Dov’ è la prima fila, chiede qualcuno entrando, un po’ seccato che i lavori di allestimento non siano ancora finiti. Invece sono ben che finiti, essendo la sala strutturata deliberatamente informale, policentrica, destrutturata. Vabbè, per una volta niente favore di telecamere; ma noi, diversamente giovani e pure un po’ sovrappeso, gioiamo segretamente: per una volta niente inquadrature di rughe e doppio mento. Bene, da subito si percepisce il piacere di giocare, con i relatori che cercano il loro palco, gli ospiti che guardano incuriositi. “Facciamo che giochiamo al futuro”,

sembra la parola d’ordine. Quindi niente file, ci si dà di schiena, e i sedili sono senza appoggi, ognuno guarda dove gli sembra di avere miglior vista sull’insieme. Forse un brivido di solitudine, in cui ognuno sente che dovrà cercare la sua strada? Subito Da Pozzo, il presidente Cciaa  (c’è ancora qualcuno che non associa al suo nome la carica, certamente qualcuno che perlomeno non sbircia i quotidiani locali dove è sempre presente, merito anche di un’addetta stampa con i controfiocchi.

“Dal made in Friuli siamo passati al Making Friuli”, esclama più che soddisfatto di questo FFF, Friuli Future Forum. Palazzo storico e scenografia futuristica per parlare del mondo del cibo. Mentre sugli schermi scorrevano trailers di film cibeschi con Charlie Chaplin. Molto ci piacque il prof. Bernardi che da valente sociologo dissertò su un tema ormai di valenza filosofica: il cibo che ci identifica è quello che ci differenzia. Mondializzazione, accelerazione della mobilità umana inimmaginabile, con la cultura che ha bisogno di una rielaborazione più lenta. Non solo ma l’adattamento alle nuove sollecitazioni può avere due velocità (veloce fu l’adattamento al mais, lento quello alla patata).

Duemila venti: un orizzonte temporale abbastanza lontano da richiedere immaginazione, ma abbastanza vicino da essere rilevante per noi.

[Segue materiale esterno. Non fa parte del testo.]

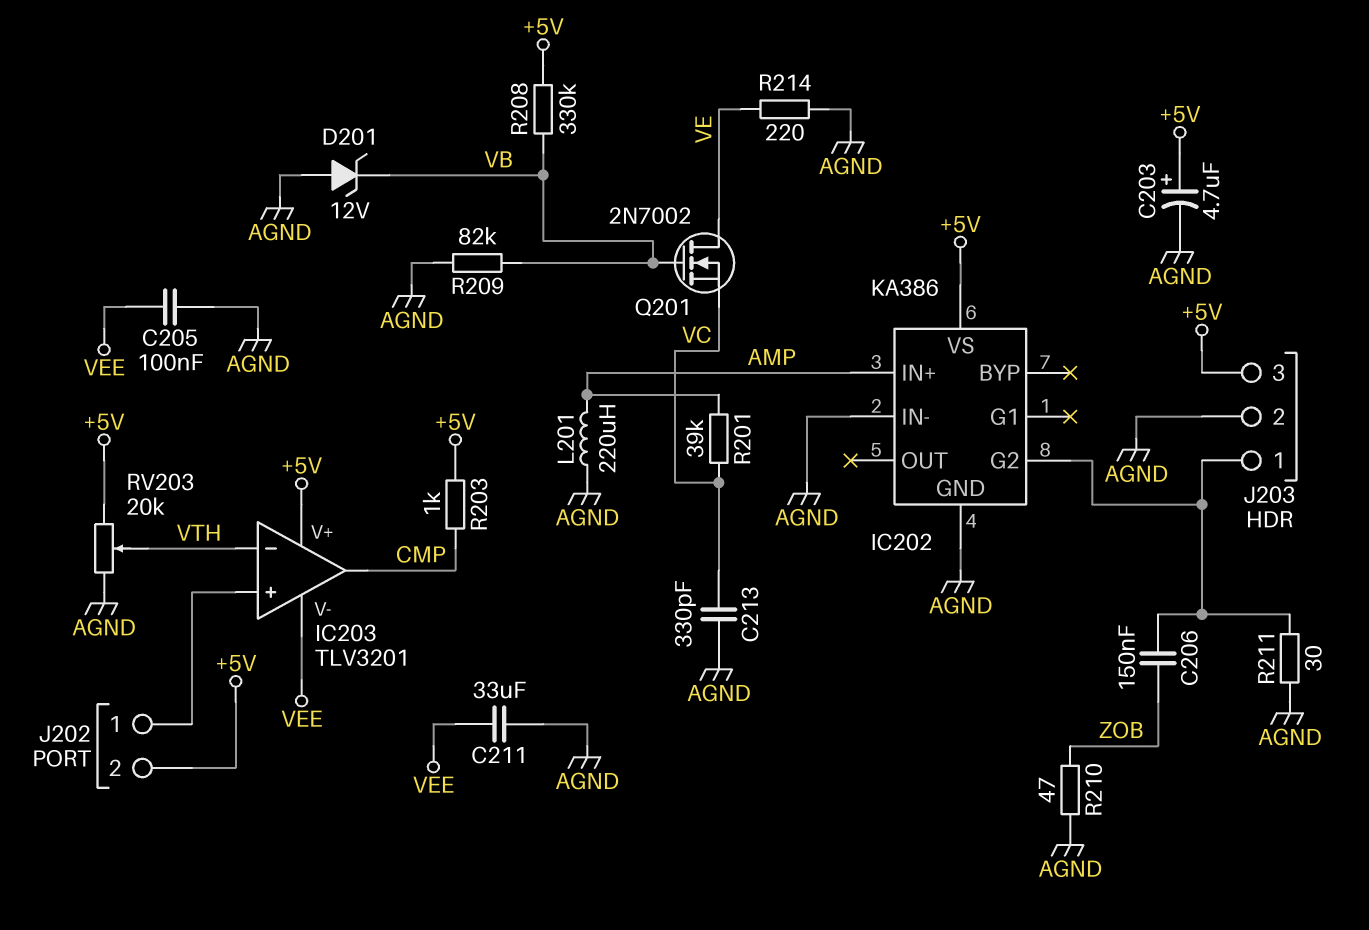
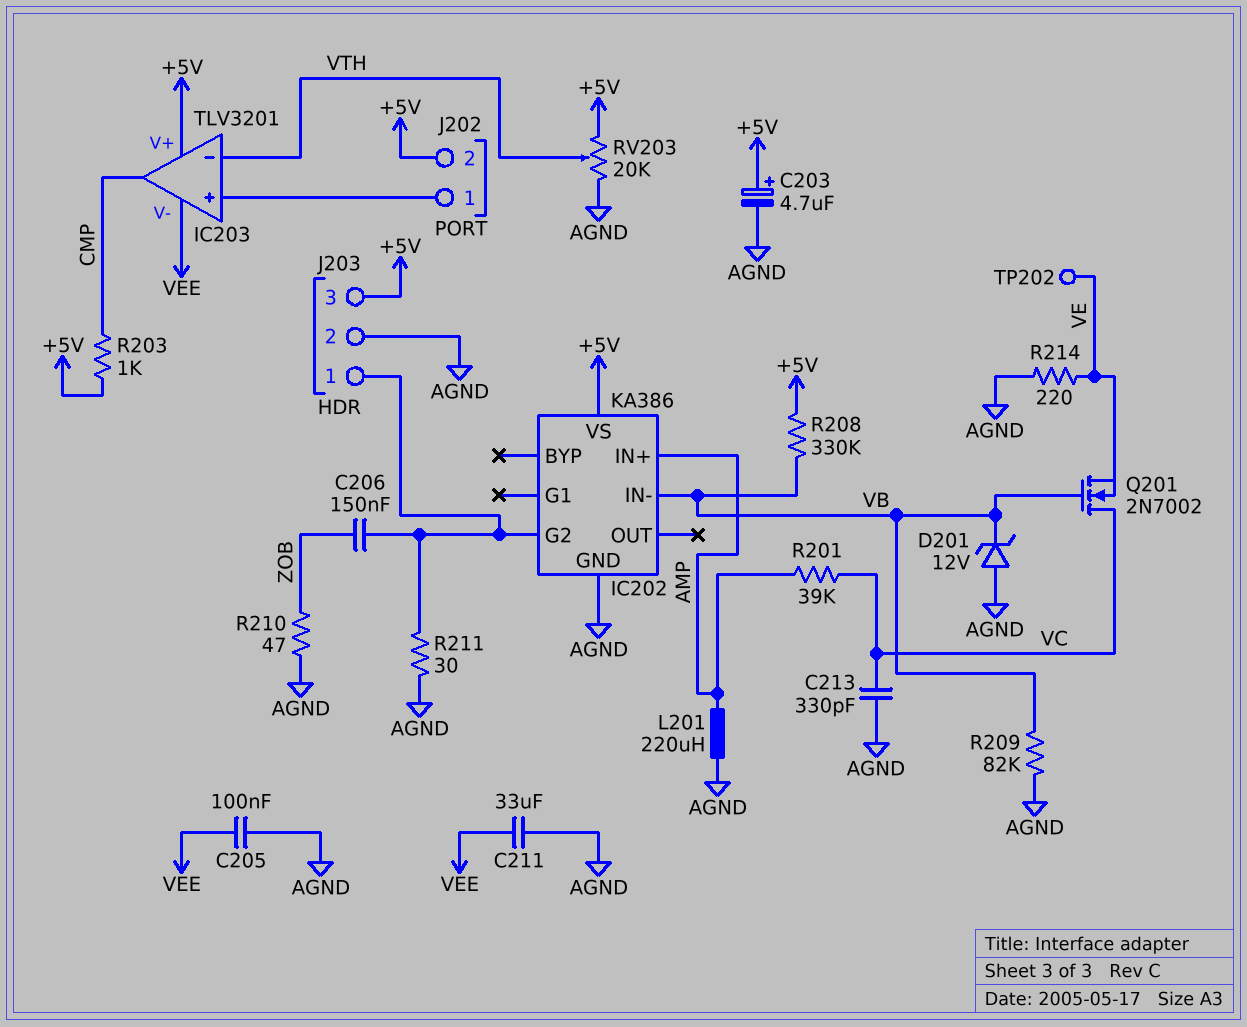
IC202 pin IN-: AGND -> VB
Q201: NMOS 2N7002 (G VB, D VE, S VC) -> NMOS 2N7002 (G VB, D VC, S VE)
TP202: none -> test point (VE)

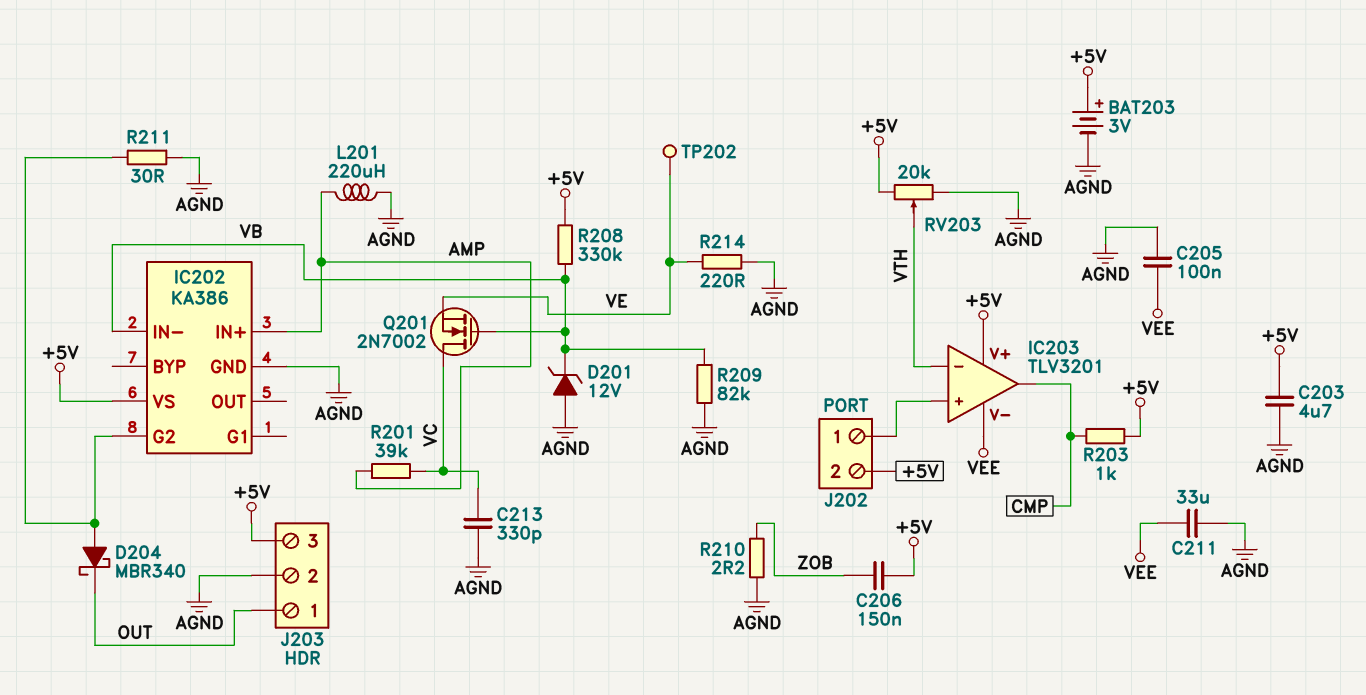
BAT203: none -> 3V (plus +5V, minus AGND)
C203: 4.7uF (plus +5V, minus AGND) -> 4.7uF (+5V, AGND)
C206: 150nF (IC202/G2, ZOB) -> 150nF (+5V, ZOB)
D204: none -> schottky MBR340 (A IC202/G2, K OUT)
J203 pin 1: IC202/G2 -> OUT
R210: 47 (AGND, ZOB) -> 2.2 (AGND, ZOB)

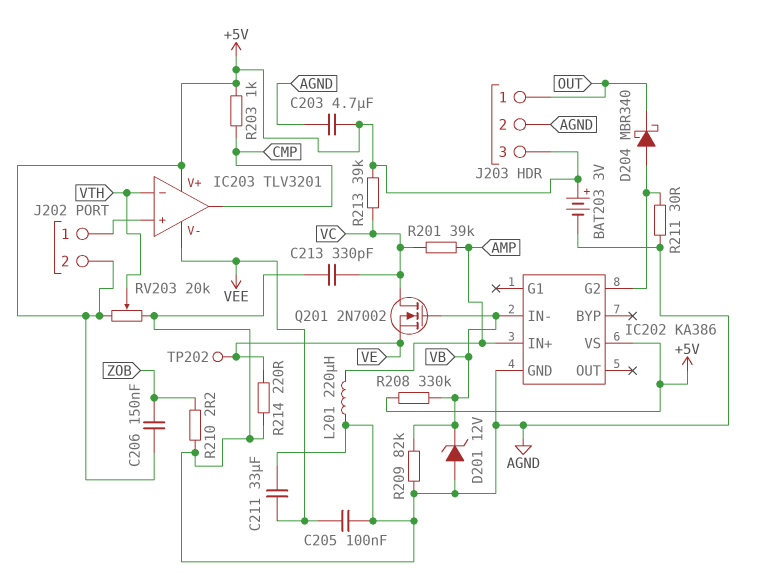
R213: none -> 39k (+5V, VC)

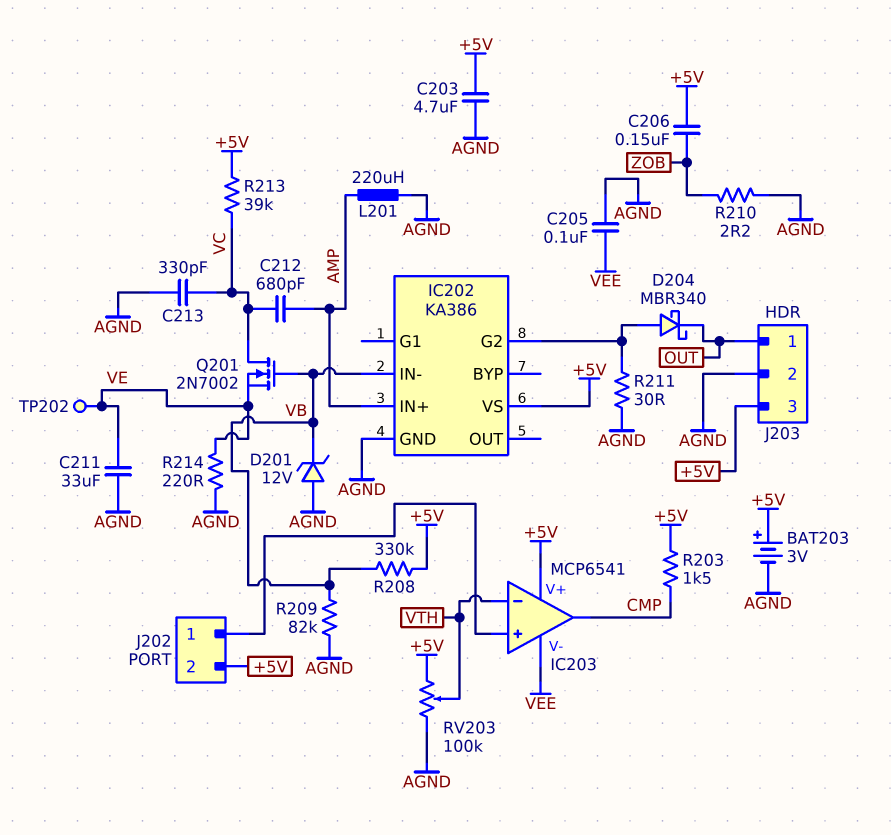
C211: 33uF (AGND, VEE) -> 33uF (AGND, VE)
C212: none -> 680pF (AMP, VC)
IC203: TLV3201 -> MCP6541
R201: 39k (AMP, VC) -> none
R203: 1k (+5V, CMP) -> 1.5k (+5V, CMP)
RV203: 20k (+5V, AGND, wiper VTH) -> 100k (+5V, AGND, wiper VTH)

Per riassumere l’intervento in una frase: “il mondo è plurale, perciò dobbiamo tutelare quanto abbiamo ricevuto come tradizione dagli avi”. Si mangia infatti non tanto per fame, ma per rispondere a un bisogno di appartenenza.

Molto divertì con le seduzioni delle immagini e del racconto il catalano Marti Guixe, che non sa cucinare , a cui non piace cucinare, ma che si ritiene un valente food designer. Per noi più che valente, i suoi oggetti edibili sono pieni di fantasia, creano situazioni sorprendenti, dal cibo sponsorizzato (la tortilla con sopra la CK del noto stilista usa) alla tecno tapa o bruschetta destrutturata (un pomodoro che all’interno contiene il pane, l’olio, il sale e si mangia in un sol boccone come perfetto finger food), dalla nebbia di gin e tonic (così ai party non serve sempre avere il bicchiere in mano) al food karaoke, dal ristorante in outsourcing alla panchina ristorante.

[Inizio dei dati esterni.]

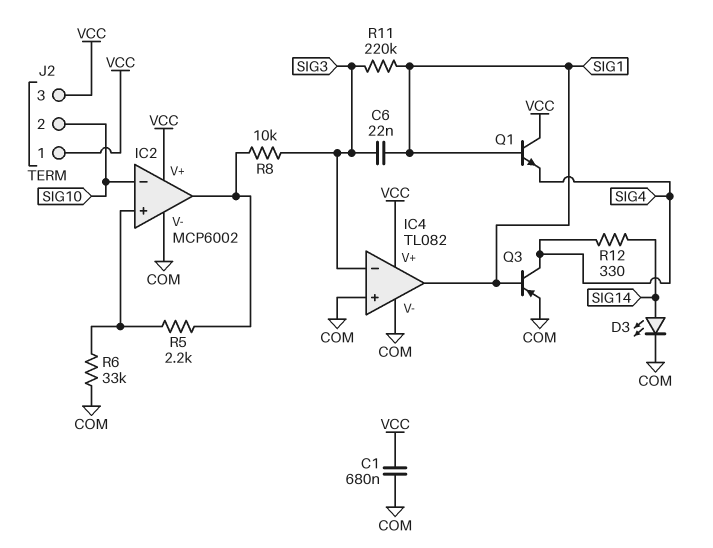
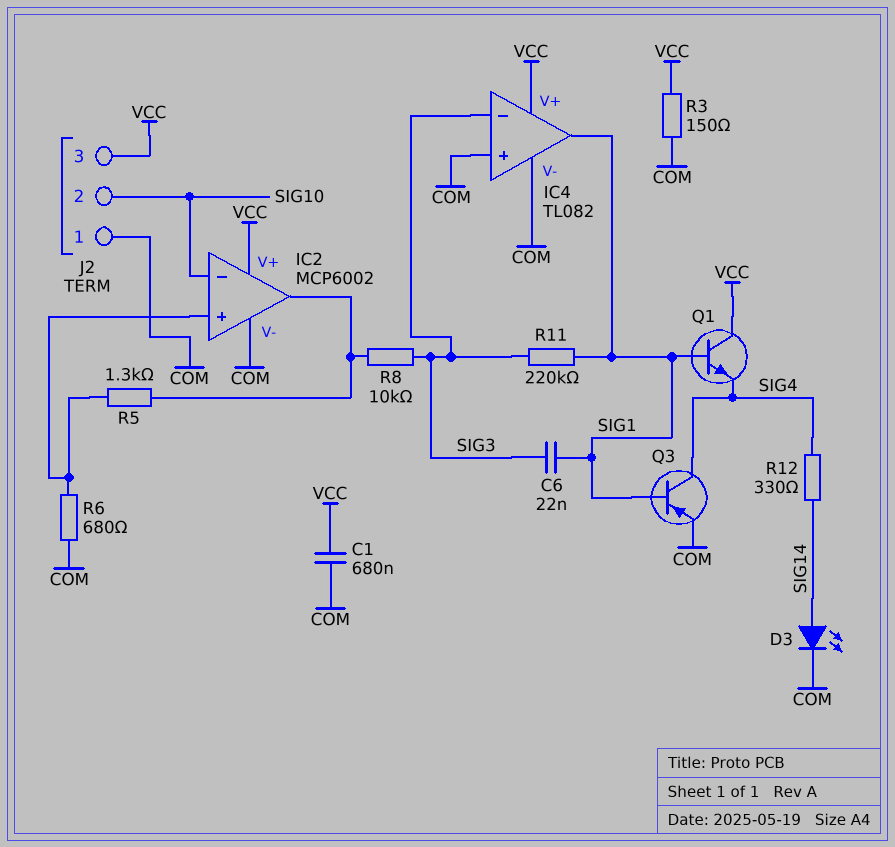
J2 pin 1: VCC -> COM
R3: none -> 150 (COM, VCC)
R5: 2.2k (IC2/in+, IC2/out) -> 1.3k (IC2/in+, IC2/out)
R6: 33k (COM, IC2/in+) -> 680 (COM, IC2/in+)

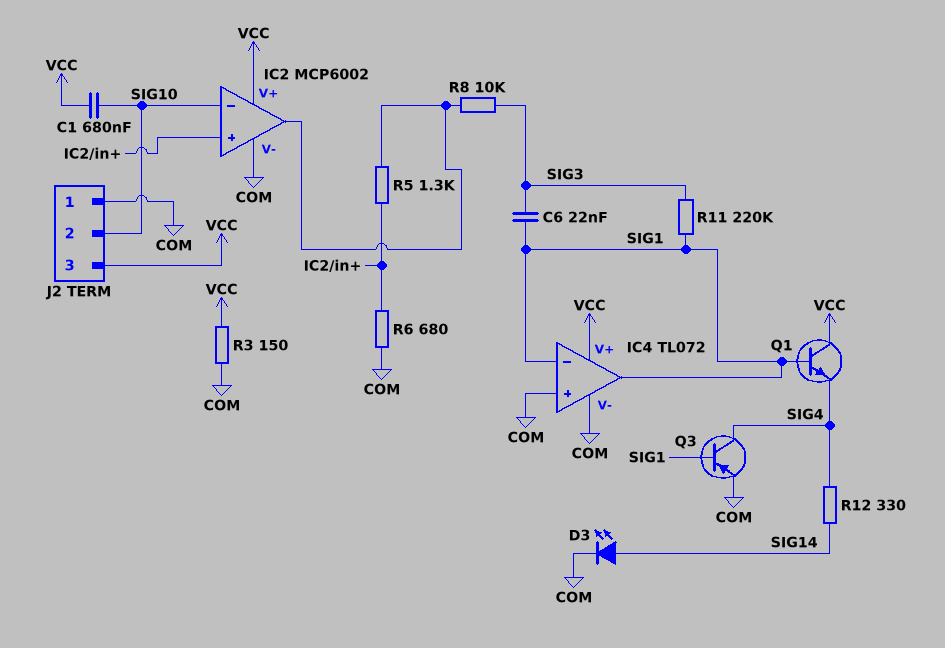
C1: 680nF (COM, VCC) -> 680nF (SIG10, VCC)
IC4: TL082 -> TL072
IC4 pin in-: SIG3 -> SIG1

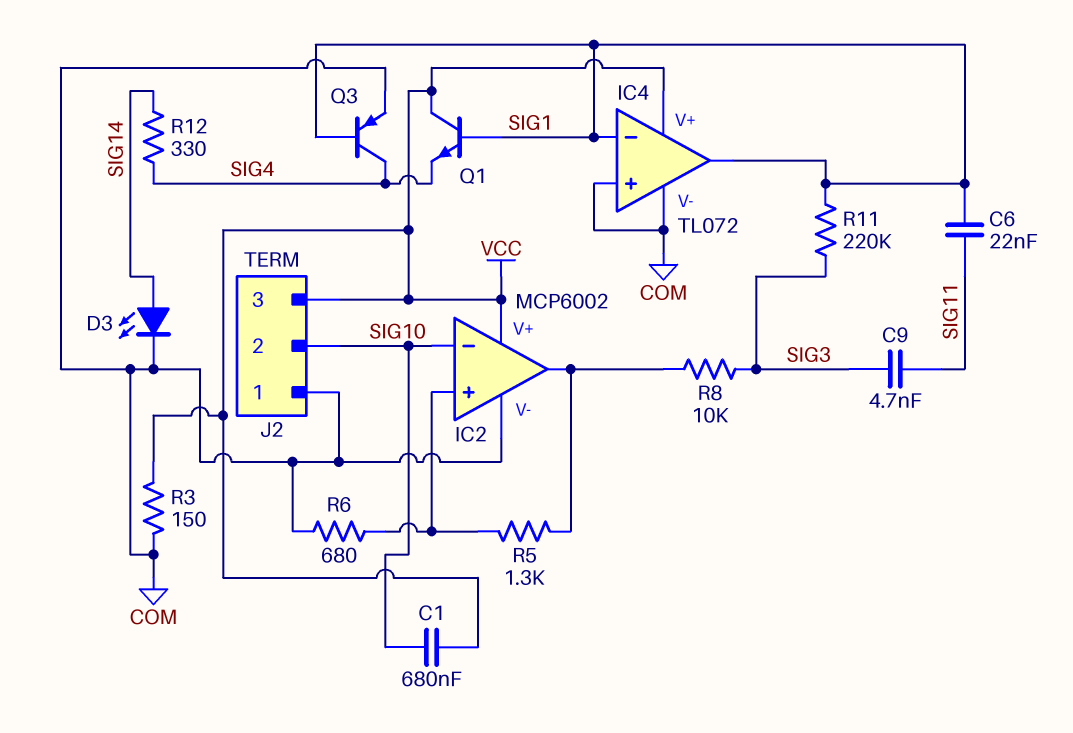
C6: 22nF (SIG1, SIG3) -> 22nF (SIG1, SIG11)
C9: none -> 4.7nF (SIG3, SIG11)

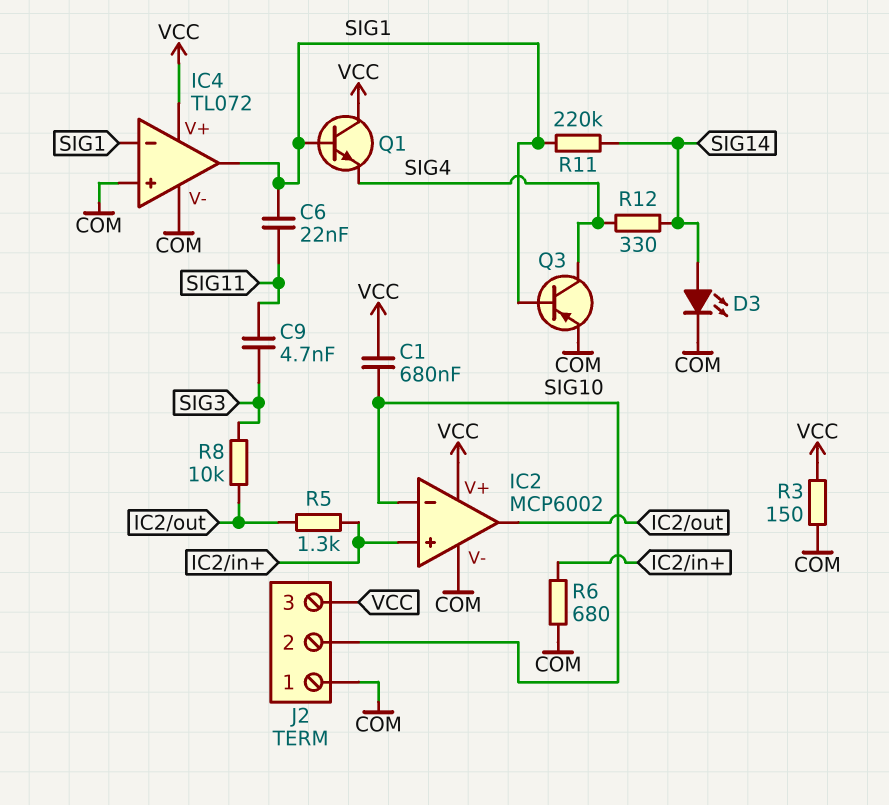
R11: 220k (SIG1, SIG3) -> 220k (SIG1, SIG14)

E ancora sul palco il professor Soda della Bocconi (dal prodotto al processo è stata la sua esortazione); la case history di Andrea Illy; Davide Rampello della Triennale con la prposta del temporary store a Milano (approfondimenti su altro articolo nel sito). Conclusioni di Walter Filipputti che preannuncia altri studi e incontri.

Sotto negli spazi del palazzo del comune tutti si tuffano su un buffet dal menu molto chic e molto local: tre tipi di prosciutto (il cotto in crosta di Dentesano, il crudo di Sauris e un San Daniele Dok Dall’Ava di 36 mesi) e tre vini bianchi, con la Ribolla Gialla di Collavini al top delle preferenze.